L'histoire secrète du monde fonctionne beaucoup sur le principe de la double-lecture, qui consiste à dire que l'analyse qu'on fait des textes bibliques, coraniques ou philosophiques est toujours mal-interprété par qui ne connait pas le secret. Donc, quand Job parle de la lampe qui brille, ce n'est pas une métaphore, c'est au sens littéral qu'il faut le comprendre. Autre exemple : Le bâton qu'utilise Moïse, c'est une image de la conscience animale du serpent/Lucifer, conscience qui a été maîtrisée, qui s'est soumise à la volonté et à une discipline morale, quoique cela puisse dire... Et pour beaucoup de choses c'est comme ça que ça marche. Par exemple, lorsque l'auteur nous raconte ces rites initiatiques qui permettent d'accéder à ce stade plus élevé de la conscience humaine, il est souvent fait allusion au fait de mourir (spirituellement) et de ''ressusciter'' trois jours plus tard. Comme Jésus. Qui était initié donc. Un auteur antique aurait écrit ; je suis allé à la cave cherchait du vin, je me suis fait un croche-pied et je suis resté évanoui trois jours, que Jonathan Blake aurait vu la preuve ultime que cet auteur connaissait le secret des initiés. La Bible parle de géants ? Un hiéroglyphe évoque des hommes-poissons ? Tout ça existe. Les preuves ? Les mêmes que toute à l'heure ; l'homme d'alors était idéaliste, donc ce en quoi il croit existe. Ce livre est prétentieux au point de prétendre pouvoir dire avec certitude ce en quoi croyait l'homme antique.
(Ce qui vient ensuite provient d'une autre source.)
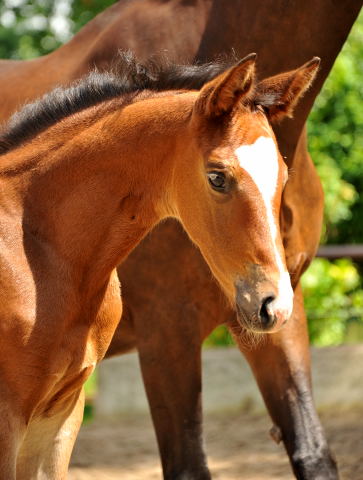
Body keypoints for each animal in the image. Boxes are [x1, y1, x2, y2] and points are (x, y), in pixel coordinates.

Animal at [0, 1, 362, 478]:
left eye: (282, 177)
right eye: (217, 177)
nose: (271, 302)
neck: (39, 250)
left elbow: (312, 448)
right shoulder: (167, 331)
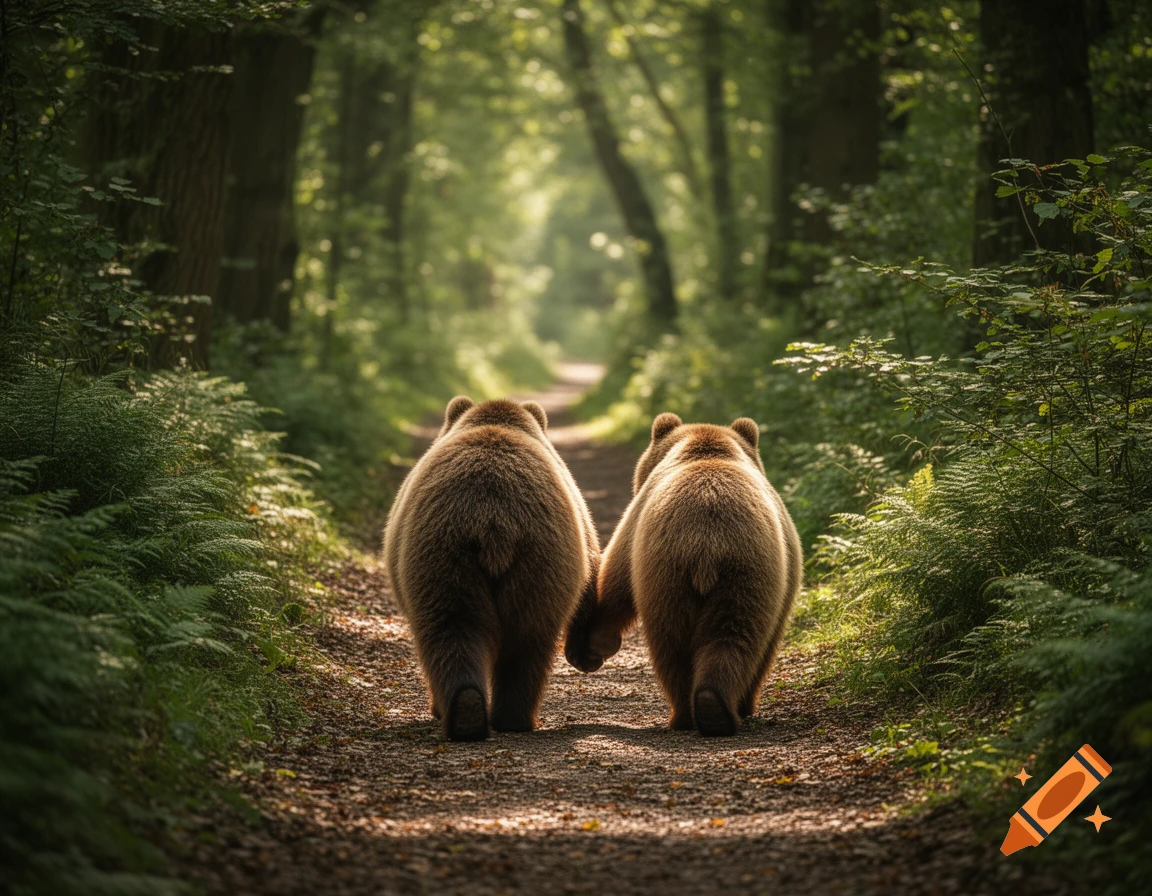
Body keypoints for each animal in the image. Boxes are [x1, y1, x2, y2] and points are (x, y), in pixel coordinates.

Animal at [384, 396, 600, 741]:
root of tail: (493, 518)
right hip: (522, 560)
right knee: (509, 636)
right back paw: (484, 713)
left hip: (451, 555)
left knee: (470, 631)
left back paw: (484, 715)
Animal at [566, 412, 802, 736]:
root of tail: (708, 543)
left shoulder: (634, 524)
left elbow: (616, 579)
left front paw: (592, 646)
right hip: (737, 573)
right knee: (726, 637)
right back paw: (713, 709)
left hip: (676, 573)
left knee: (684, 645)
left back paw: (695, 712)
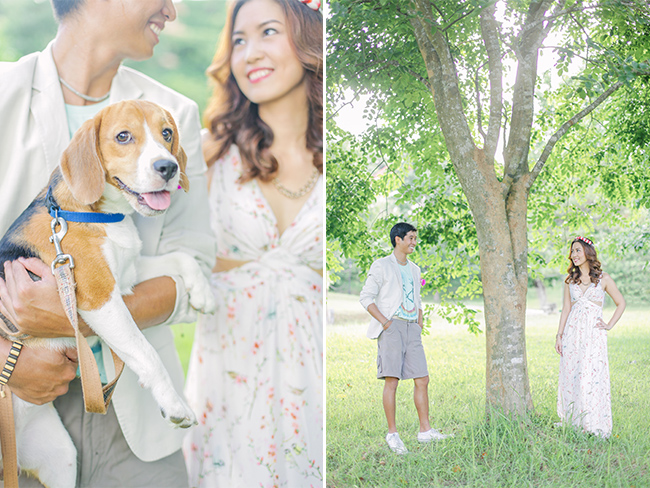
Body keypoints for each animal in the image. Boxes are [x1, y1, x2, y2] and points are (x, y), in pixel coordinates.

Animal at [0, 100, 215, 488]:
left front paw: (203, 293)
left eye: (167, 133)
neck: (99, 213)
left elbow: (183, 258)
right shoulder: (101, 298)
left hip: (60, 459)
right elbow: (146, 353)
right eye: (123, 136)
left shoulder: (127, 274)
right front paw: (175, 405)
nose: (168, 167)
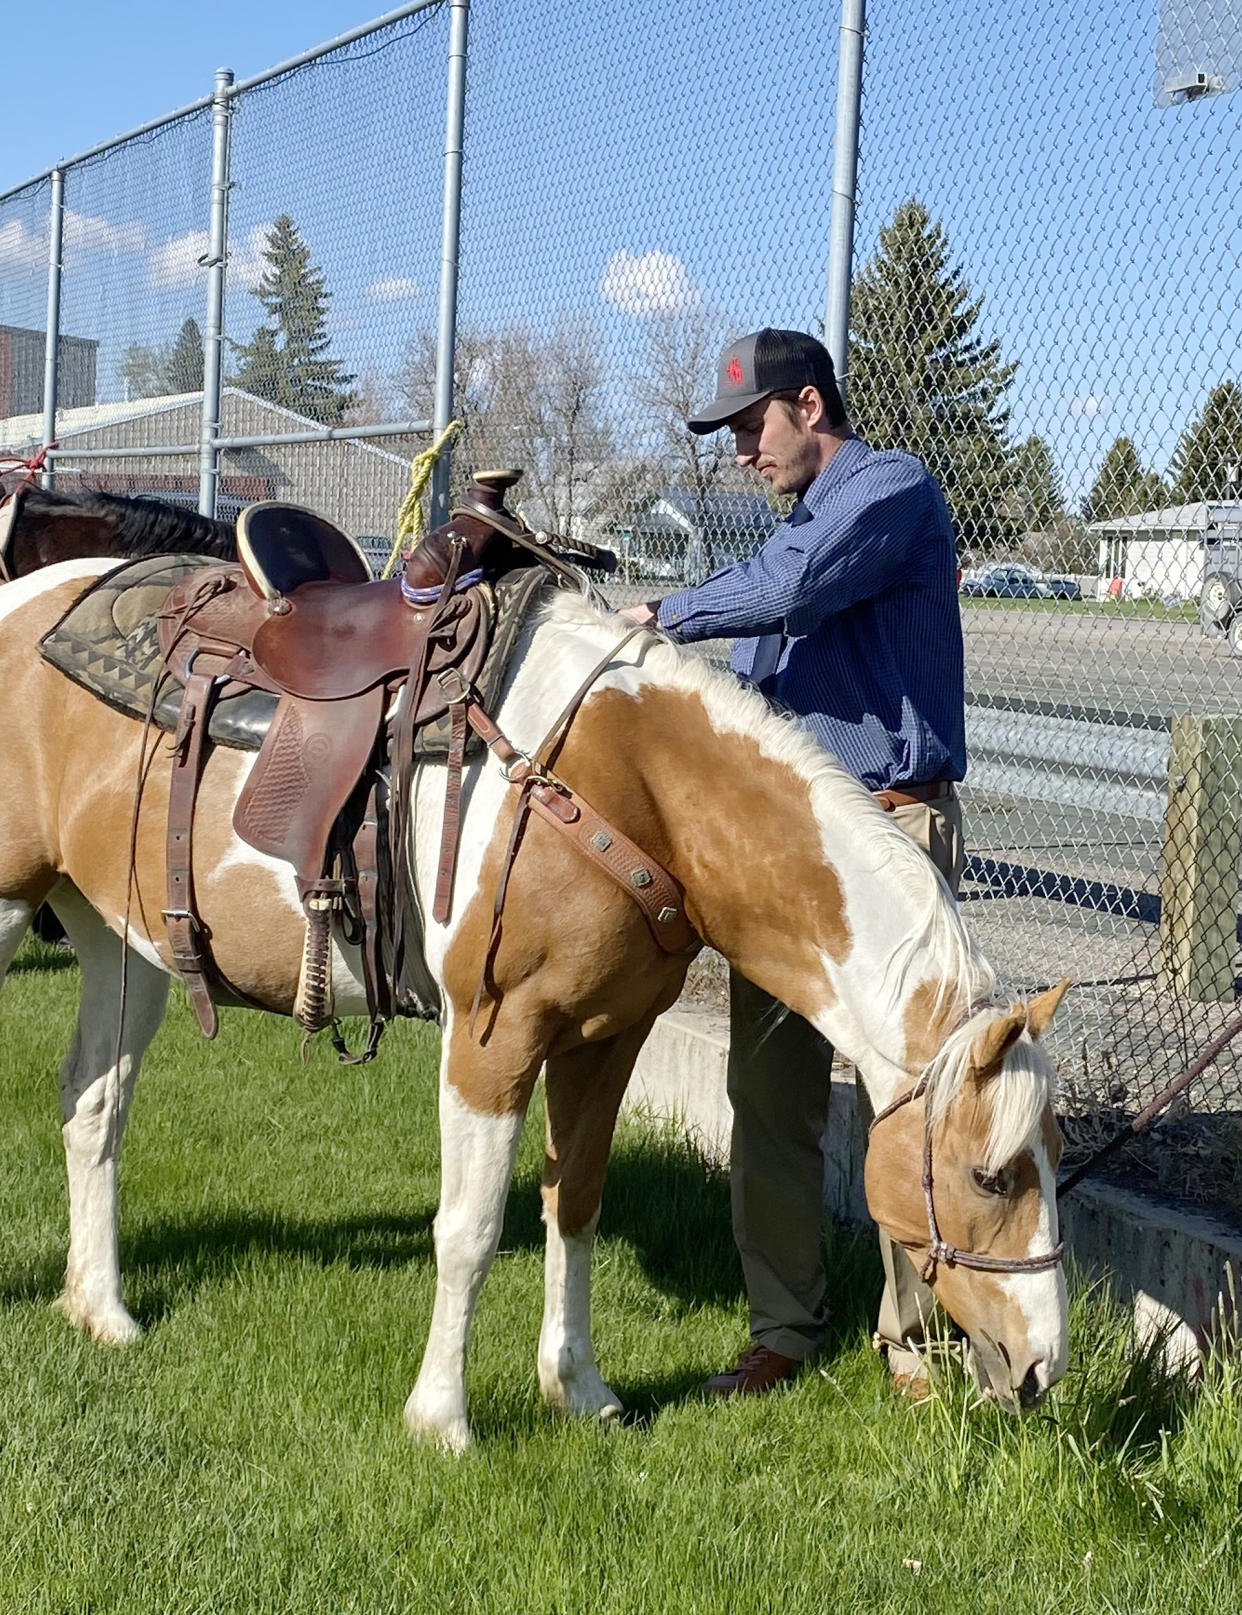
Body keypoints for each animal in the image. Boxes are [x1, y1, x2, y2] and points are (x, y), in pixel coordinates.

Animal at [0, 558, 1065, 1453]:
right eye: (991, 1176)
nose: (1042, 1366)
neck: (621, 784)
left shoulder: (606, 1037)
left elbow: (576, 1202)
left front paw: (579, 1390)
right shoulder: (493, 1038)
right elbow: (467, 1230)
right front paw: (441, 1419)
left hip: (122, 944)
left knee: (93, 1105)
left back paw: (103, 1309)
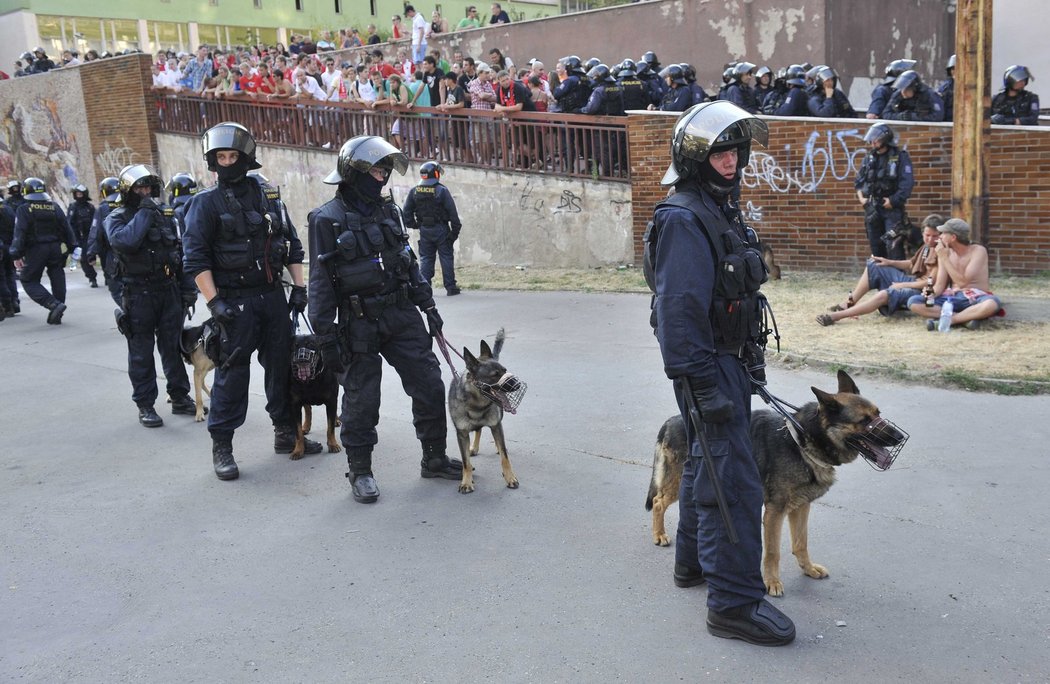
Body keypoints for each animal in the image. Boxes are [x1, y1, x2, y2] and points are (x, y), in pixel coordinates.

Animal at [447, 329, 525, 495]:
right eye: (495, 375)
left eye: (505, 371)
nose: (517, 384)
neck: (477, 404)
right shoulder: (461, 434)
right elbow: (465, 462)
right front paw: (466, 481)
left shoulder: (496, 425)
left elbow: (505, 457)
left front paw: (510, 477)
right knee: (478, 429)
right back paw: (474, 447)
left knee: (491, 436)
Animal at [642, 371, 907, 596]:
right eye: (864, 421)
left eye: (878, 414)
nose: (900, 437)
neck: (802, 440)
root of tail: (671, 421)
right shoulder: (774, 512)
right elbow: (772, 552)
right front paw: (772, 583)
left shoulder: (801, 506)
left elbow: (801, 543)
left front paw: (808, 569)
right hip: (679, 482)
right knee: (658, 501)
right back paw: (659, 535)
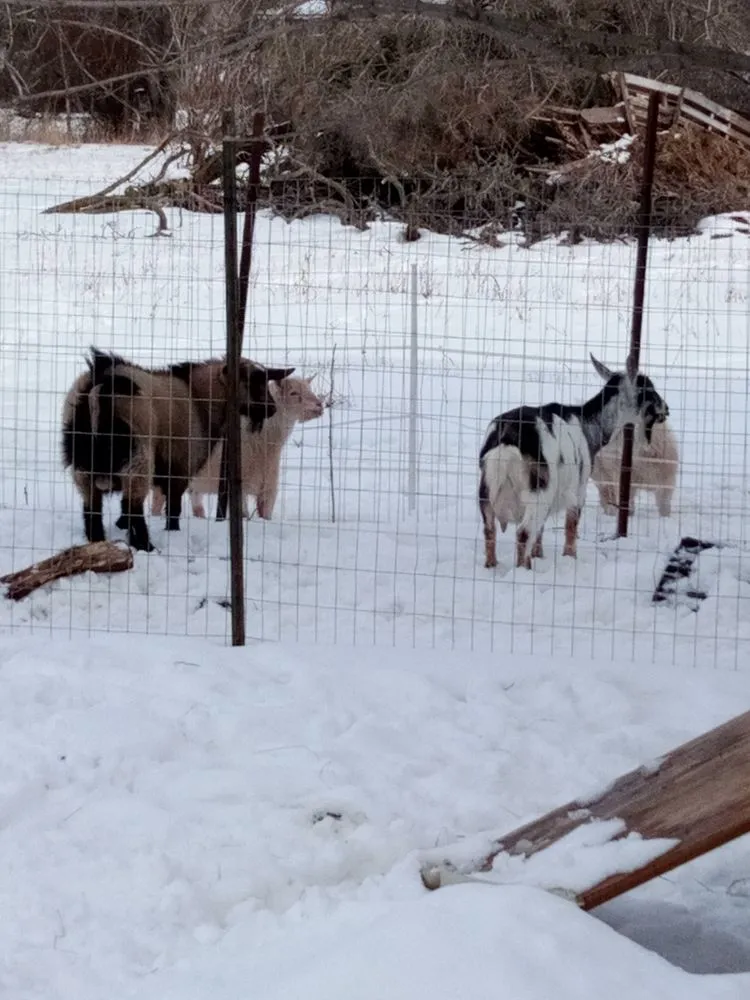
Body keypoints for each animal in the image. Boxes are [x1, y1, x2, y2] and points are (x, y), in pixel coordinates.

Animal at [62, 347, 294, 552]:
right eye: (251, 381)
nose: (272, 409)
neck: (199, 401)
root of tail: (100, 384)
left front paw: (120, 527)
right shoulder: (181, 468)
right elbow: (173, 509)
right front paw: (171, 532)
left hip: (82, 465)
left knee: (92, 508)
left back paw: (98, 543)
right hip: (138, 459)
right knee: (132, 507)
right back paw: (146, 546)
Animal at [151, 375, 324, 520]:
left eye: (309, 389)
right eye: (293, 393)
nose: (320, 405)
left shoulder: (268, 488)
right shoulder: (240, 484)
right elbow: (243, 514)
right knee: (156, 505)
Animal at [478, 355, 669, 570]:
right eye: (648, 389)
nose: (666, 408)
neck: (588, 426)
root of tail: (507, 437)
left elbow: (541, 531)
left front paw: (539, 556)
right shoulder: (578, 489)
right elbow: (571, 526)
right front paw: (570, 557)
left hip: (486, 491)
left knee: (490, 529)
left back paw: (492, 565)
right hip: (539, 491)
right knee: (524, 533)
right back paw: (523, 569)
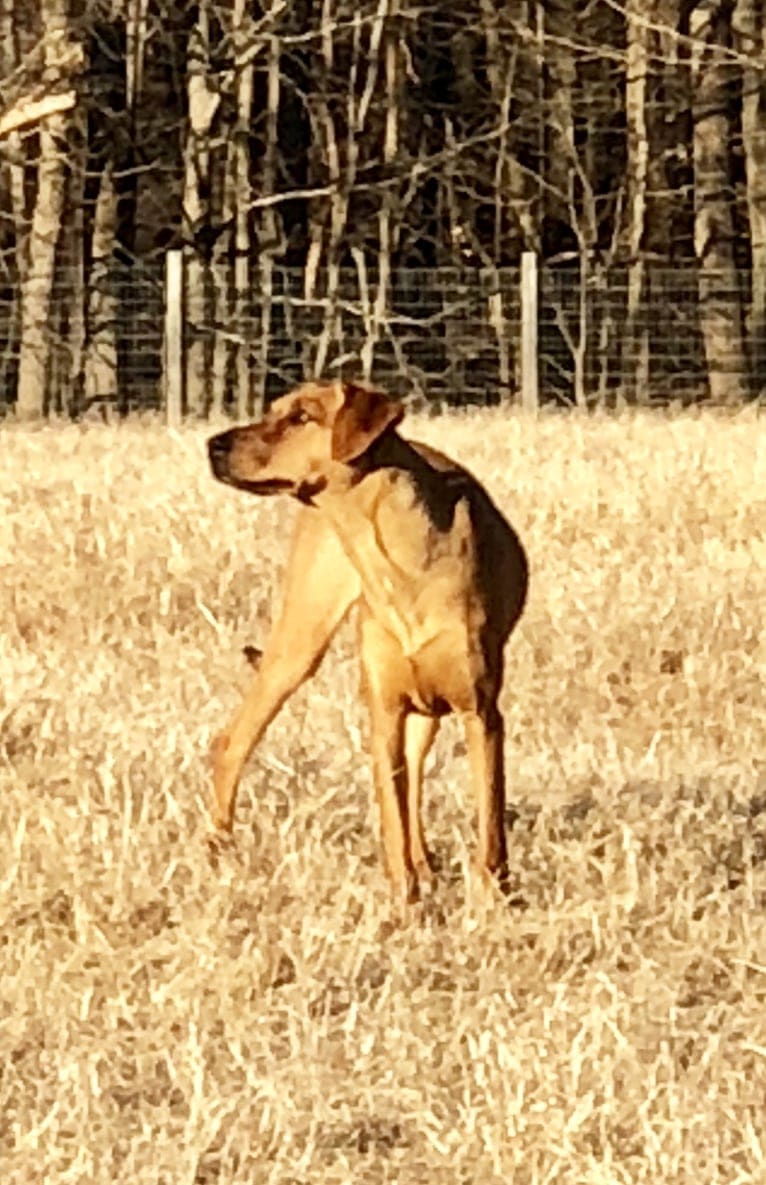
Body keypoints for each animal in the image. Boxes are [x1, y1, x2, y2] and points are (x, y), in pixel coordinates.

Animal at [207, 379, 531, 905]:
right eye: (273, 411)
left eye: (302, 416)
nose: (214, 445)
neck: (395, 562)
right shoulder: (384, 713)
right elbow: (393, 823)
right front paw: (405, 906)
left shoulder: (479, 711)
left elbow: (489, 823)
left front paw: (492, 900)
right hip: (299, 643)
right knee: (234, 740)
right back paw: (218, 849)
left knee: (416, 771)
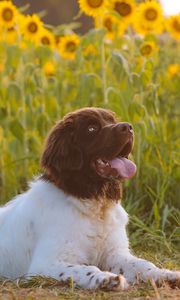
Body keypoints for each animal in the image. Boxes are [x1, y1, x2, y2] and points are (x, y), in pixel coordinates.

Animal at [0, 108, 179, 290]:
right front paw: (107, 279)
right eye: (91, 129)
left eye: (112, 121)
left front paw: (166, 275)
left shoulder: (115, 253)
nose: (128, 127)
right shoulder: (45, 264)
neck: (94, 204)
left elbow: (143, 264)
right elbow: (86, 269)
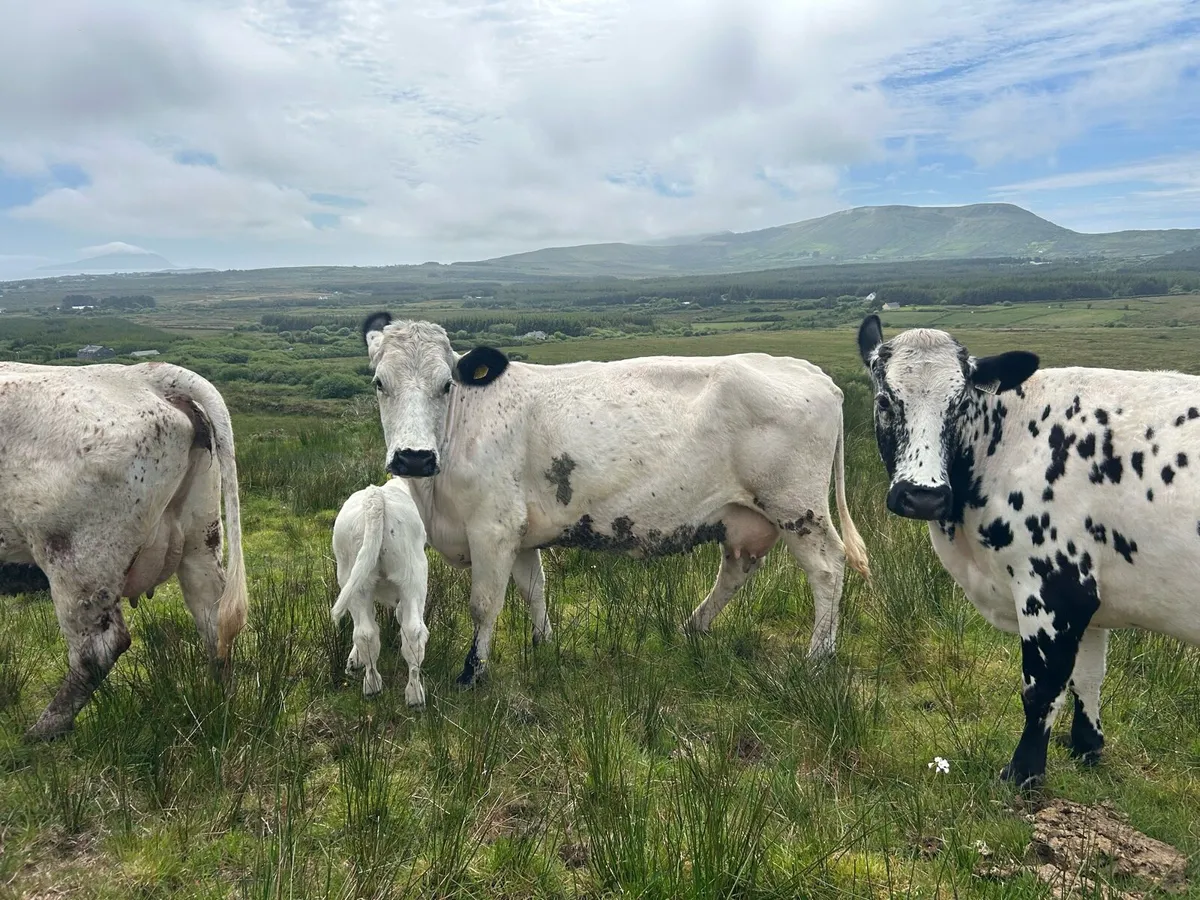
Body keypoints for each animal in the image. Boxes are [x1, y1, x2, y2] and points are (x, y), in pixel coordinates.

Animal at [0, 361, 248, 741]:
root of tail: (142, 374)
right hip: (201, 539)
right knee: (213, 619)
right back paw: (220, 703)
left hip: (77, 555)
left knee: (98, 648)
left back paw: (44, 729)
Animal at [331, 477, 430, 705]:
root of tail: (375, 498)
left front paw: (354, 660)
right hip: (414, 576)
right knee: (413, 632)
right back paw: (415, 696)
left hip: (354, 579)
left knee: (365, 632)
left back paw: (372, 686)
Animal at [362, 314, 870, 687]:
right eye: (379, 383)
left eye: (446, 384)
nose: (413, 457)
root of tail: (809, 370)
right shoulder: (521, 533)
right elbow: (534, 589)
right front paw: (544, 644)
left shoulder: (492, 527)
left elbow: (484, 604)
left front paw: (472, 673)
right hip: (746, 516)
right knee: (737, 570)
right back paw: (693, 627)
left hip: (798, 509)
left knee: (827, 569)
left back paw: (818, 656)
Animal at [857, 313, 1200, 788]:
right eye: (886, 401)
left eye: (960, 404)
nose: (922, 496)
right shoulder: (1093, 600)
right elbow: (1088, 677)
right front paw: (1087, 746)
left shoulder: (1056, 588)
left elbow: (1042, 688)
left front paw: (1023, 773)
Et là, je ne parle pas des dates éso-historiques où toute la chronologie établie par le circuit historique classique est fausse à cause du Carbone 14. Si la pensée précède la matière, alors ce que dit le carbone 14 est faux (puisque c'est de la matière).

Une autre ''thèse'' qui revient de temps en temps est de dire que le méchant monde moderne et matérialiste tue l'imagination. Et étrangement, je trouve que pour un livre qui contient un jumeau du Christ qui est en fait une réincarnation du Dieu-Soleil, c'est justement tout le discours du livre qui tue l'imagination. Parce que, une autre thèse du livre (oui, encore une, quand je dis que c'est le zoo), consiste à dire qu'au final, la plupart des mythes et des religions ont une base commune, base qui est en réalité la thèse ésotérique du Dieu-Soleil, des chakras et de tout ce cirque. Premièrement, cela ôte à chaque civilisations ses spécificités culturelles que l'on retrouve dans leurs mythes respectifs (même s'il existe des points de convergences dans les mythes, on est d'accord). Qui dit spécificités culturelles, dit imaginaire collectif différent. Ainsi, même si les Égyptiens et les Celtes (exemple fictif au pif) partageait un mythe, la façon dont ceux-ci l'intégrait à leur vie quotidienne était différente justement à cause de la vie matérielle qu'ils menaient ; les conditions climatiques, la technologie, l'organisation sociale, influencent grandement la façon dont une histoire est perçue donnant donc lieu à des interprétations différentes. Or l'auteur tend à dire que, puisqu'ils étaient des peuples idéalistes, ils interprétaient ce mythe de la même manière. Au lieu d'avoir des peuples variés et chacun apportant sa pierre à l'édifice de l'histoire du monde, on se retrouve avec grosso modo le même peuple relativement uniformisé dans leur mythe ésotérique. Et deuxièmement, l'auteur ne laisse pas la place à la créativité des auteurs antiques. Lorsqu'il parle de Socrate qui parle de son démon, il ne se dit pas que Socrate pouvait utiliser de métaphores ou d'allégories. Ce que dit Socrate est interprété au premier degrés, comme si le papa de la philosophie n'était pas assez malin pour parler par images évocatrices.

1 étoile pour le petit exercice ''spirituel'' proposé dans les premières pages, 1 autre pour la bibliographie et les références mais il n'y a définitivement rien d'autre à sauver. À part ma commode bancale.